= What to produce =
Throughout the data, change every "message bubble" to "chat bubble" and write out the source text again with no other edits.

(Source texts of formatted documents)
---*---

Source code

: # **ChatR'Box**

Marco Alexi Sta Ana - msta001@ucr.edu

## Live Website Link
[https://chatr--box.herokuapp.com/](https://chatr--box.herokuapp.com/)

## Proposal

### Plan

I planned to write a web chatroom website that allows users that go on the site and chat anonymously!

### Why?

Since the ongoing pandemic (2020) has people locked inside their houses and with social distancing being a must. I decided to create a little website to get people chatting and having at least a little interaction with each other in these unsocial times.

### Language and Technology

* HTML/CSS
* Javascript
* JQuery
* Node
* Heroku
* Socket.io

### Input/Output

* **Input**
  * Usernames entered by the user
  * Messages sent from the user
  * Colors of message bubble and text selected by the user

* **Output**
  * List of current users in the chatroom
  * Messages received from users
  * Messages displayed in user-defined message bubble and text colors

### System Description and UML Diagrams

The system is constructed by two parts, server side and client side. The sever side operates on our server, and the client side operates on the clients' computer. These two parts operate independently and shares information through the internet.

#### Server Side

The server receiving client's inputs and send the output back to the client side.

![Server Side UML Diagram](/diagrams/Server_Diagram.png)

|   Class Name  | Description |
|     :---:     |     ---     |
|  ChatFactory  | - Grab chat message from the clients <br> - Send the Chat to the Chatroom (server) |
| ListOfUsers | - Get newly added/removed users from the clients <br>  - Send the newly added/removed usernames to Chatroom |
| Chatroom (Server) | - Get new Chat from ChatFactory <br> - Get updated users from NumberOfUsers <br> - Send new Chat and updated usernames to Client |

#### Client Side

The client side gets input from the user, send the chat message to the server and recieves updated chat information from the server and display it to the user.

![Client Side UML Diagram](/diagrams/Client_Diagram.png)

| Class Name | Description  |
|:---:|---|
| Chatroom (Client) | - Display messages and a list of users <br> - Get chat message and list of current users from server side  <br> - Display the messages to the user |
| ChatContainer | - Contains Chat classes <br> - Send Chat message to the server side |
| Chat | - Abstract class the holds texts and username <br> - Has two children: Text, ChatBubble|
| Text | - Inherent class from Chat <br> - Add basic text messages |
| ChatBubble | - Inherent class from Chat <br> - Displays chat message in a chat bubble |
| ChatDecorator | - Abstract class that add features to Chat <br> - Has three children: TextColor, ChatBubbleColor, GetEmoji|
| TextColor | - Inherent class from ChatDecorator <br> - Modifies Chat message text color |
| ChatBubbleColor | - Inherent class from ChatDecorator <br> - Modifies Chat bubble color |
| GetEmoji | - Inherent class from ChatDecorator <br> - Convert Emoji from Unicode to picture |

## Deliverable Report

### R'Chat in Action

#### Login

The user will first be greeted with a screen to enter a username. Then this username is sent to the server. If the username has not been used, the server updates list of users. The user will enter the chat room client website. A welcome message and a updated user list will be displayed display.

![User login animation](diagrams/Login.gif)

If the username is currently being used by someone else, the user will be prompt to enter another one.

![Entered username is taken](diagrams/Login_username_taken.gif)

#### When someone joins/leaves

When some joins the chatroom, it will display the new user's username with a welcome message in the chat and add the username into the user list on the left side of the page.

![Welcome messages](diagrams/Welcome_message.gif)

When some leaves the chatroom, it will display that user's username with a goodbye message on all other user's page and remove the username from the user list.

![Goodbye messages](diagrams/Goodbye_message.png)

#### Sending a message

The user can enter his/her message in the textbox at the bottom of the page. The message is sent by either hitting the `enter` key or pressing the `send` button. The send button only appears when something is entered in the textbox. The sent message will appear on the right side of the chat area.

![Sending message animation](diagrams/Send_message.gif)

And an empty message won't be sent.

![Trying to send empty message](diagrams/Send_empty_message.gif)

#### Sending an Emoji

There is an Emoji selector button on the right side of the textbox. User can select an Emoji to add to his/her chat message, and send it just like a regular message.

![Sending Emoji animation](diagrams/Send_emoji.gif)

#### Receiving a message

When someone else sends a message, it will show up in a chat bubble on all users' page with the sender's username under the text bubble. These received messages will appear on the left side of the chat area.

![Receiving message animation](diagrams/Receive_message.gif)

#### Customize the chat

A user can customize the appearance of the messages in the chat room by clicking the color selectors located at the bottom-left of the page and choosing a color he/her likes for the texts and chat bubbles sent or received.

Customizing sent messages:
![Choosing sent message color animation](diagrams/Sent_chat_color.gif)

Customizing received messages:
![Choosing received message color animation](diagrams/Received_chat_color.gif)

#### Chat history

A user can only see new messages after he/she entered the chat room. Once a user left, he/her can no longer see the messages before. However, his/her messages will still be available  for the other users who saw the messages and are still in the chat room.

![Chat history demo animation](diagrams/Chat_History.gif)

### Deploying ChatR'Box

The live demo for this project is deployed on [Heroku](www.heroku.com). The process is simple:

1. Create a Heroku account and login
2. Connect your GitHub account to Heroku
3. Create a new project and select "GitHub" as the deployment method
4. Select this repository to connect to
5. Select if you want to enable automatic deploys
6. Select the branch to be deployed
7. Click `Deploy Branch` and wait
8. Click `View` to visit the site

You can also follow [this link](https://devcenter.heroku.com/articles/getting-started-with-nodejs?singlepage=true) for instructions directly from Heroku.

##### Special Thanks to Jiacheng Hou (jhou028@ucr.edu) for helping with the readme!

---*---

= Completed exercise =
Source code

: # **ChatR'Box**

Marco Alexi Sta Ana - msta001@ucr.edu

## Live Website Link
[https://chatr--box.herokuapp.com/](https://chatr--box.herokuapp.com/)

## Proposal

### Plan

I planned to write a web chatroom website that allows users that go on the site and chat anonymously!

### Why?

Since the ongoing pandemic (2020) has people locked inside their houses and with social distancing being a must. I decided to create a little website to get people chatting and having at least a little interaction with each other in these unsocial times.

### Language and Technology

* HTML/CSS
* Javascript
* JQuery
* Node
* Heroku
* Socket.io

### Input/Output

* **Input**
  * Usernames entered by the user
  * Messages sent from the user
  * Colors of chat bubble and text selected by the user

* **Output**
  * List of current users in the chatroom
  * Messages received from users
  * Messages displayed in user-defined chat bubble and text colors

### System Description and UML Diagrams

The system is constructed by two parts, server side and client side. The sever side operates on our server, and the client side operates on the clients' computer. These two parts operate independently and shares information through the internet.

#### Server Side

The server receiving client's inputs and send the output back to the client side.

![Server Side UML Diagram](/diagrams/Server_Diagram.png)

|   Class Name  | Description |
|     :---:     |     ---     |
|  ChatFactory  | - Grab chat message from the clients <br> - Send the Chat to the Chatroom (server) |
| ListOfUsers | - Get newly added/removed users from the clients <br>  - Send the newly added/removed usernames to Chatroom |
| Chatroom (Server) | - Get new Chat from ChatFactory <br> - Get updated users from NumberOfUsers <br> - Send new Chat and updated usernames to Client |

#### Client Side

The client side gets input from the user, send the chat message to the server and recieves updated chat information from the server and display it to the user.

![Client Side UML Diagram](/diagrams/Client_Diagram.png)

| Class Name | Description  |
|:---:|---|
| Chatroom (Client) | - Display messages and a list of users <br> - Get chat message and list of current users from server side  <br> - Display the messages to the user |
| ChatContainer | - Contains Chat classes <br> - Send Chat message to the server side |
| Chat | - Abstract class the holds texts and username <br> - Has two children: Text, ChatBubble|
| Text | - Inherent class from Chat <br> - Add basic text messages |
| ChatBubble | - Inherent class from Chat <br> - Displays chat message in a chat bubble |
| ChatDecorator | - Abstract class that add features to Chat <br> - Has three children: TextColor, ChatBubbleColor, GetEmoji|
| TextColor | - Inherent class from ChatDecorator <br> - Modifies Chat message text color |
| ChatBubbleColor | - Inherent class from ChatDecorator <br> - Modifies Chat bubble color |
| GetEmoji | - Inherent class from ChatDecorator <br> - Convert Emoji from Unicode to picture |

## Deliverable Report

### R'Chat in Action

#### Login

The user will first be greeted with a screen to enter a username. Then this username is sent to the server. If the username has not been used, the server updates list of users. The user will enter the chat room client website. A welcome message and a updated user list will be displayed display.

![User login animation](diagrams/Login.gif)

If the username is currently being used by someone else, the user will be prompt to enter another one.

![Entered username is taken](diagrams/Login_username_taken.gif)

#### When someone joins/leaves

When some joins the chatroom, it will display the new user's username with a welcome message in the chat and add the username into the user list on the left side of the page.

![Welcome messages](diagrams/Welcome_message.gif)

When some leaves the chatroom, it will display that user's username with a goodbye message on all other user's page and remove the username from the user list.

![Goodbye messages](diagrams/Goodbye_message.png)

#### Sending a message

The user can enter his/her message in the textbox at the bottom of the page. The message is sent by either hitting the `enter` key or pressing the `send` button. The send button only appears when something is entered in the textbox. The sent message will appear on the right side of the chat area.

![Sending message animation](diagrams/Send_message.gif)

And an empty message won't be sent.

![Trying to send empty message](diagrams/Send_empty_message.gif)

#### Sending an Emoji

There is an Emoji selector button on the right side of the textbox. User can select an Emoji to add to his/her chat message, and send it just like a regular message.

![Sending Emoji animation](diagrams/Send_emoji.gif)

#### Receiving a message

When someone else sends a message, it will show up in a chat bubble on all users' page with the sender's username under the text bubble. These received messages will appear on the left side of the chat area.

![Receiving message animation](diagrams/Receive_message.gif)

#### Customize the chat

A user can customize the appearance of the messages in the chat room by clicking the color selectors located at the bottom-left of the page and choosing a color he/her likes for the texts and chat bubbles sent or received.

Customizing sent messages:
![Choosing sent message color animation](diagrams/Sent_chat_color.gif)

Customizing received messages:
![Choosing received message color animation](diagrams/Received_chat_color.gif)

#### Chat history

A user can only see new messages after he/she entered the chat room. Once a user left, he/her can no longer see the messages before. However, his/her messages will still be available  for the other users who saw the messages and are still in the chat room.

![Chat history demo animation](diagrams/Chat_History.gif)

### Deploying ChatR'Box

The live demo for this project is deployed on [Heroku](www.heroku.com). The process is simple:

1. Create a Heroku account and login
2. Connect your GitHub account to Heroku
3. Create a new project and select "GitHub" as the deployment method
4. Select this repository to connect to
5. Select if you want to enable automatic deploys
6. Select the branch to be deployed
7. Click `Deploy Branch` and wait
8. Click `View` to visit the site

You can also follow [this link](https://devcenter.heroku.com/articles/getting-started-with-nodejs?singlepage=true) for instructions directly from Heroku.

##### Special Thanks to Jiacheng Hou (jhou028@ucr.edu) for helping with the readme!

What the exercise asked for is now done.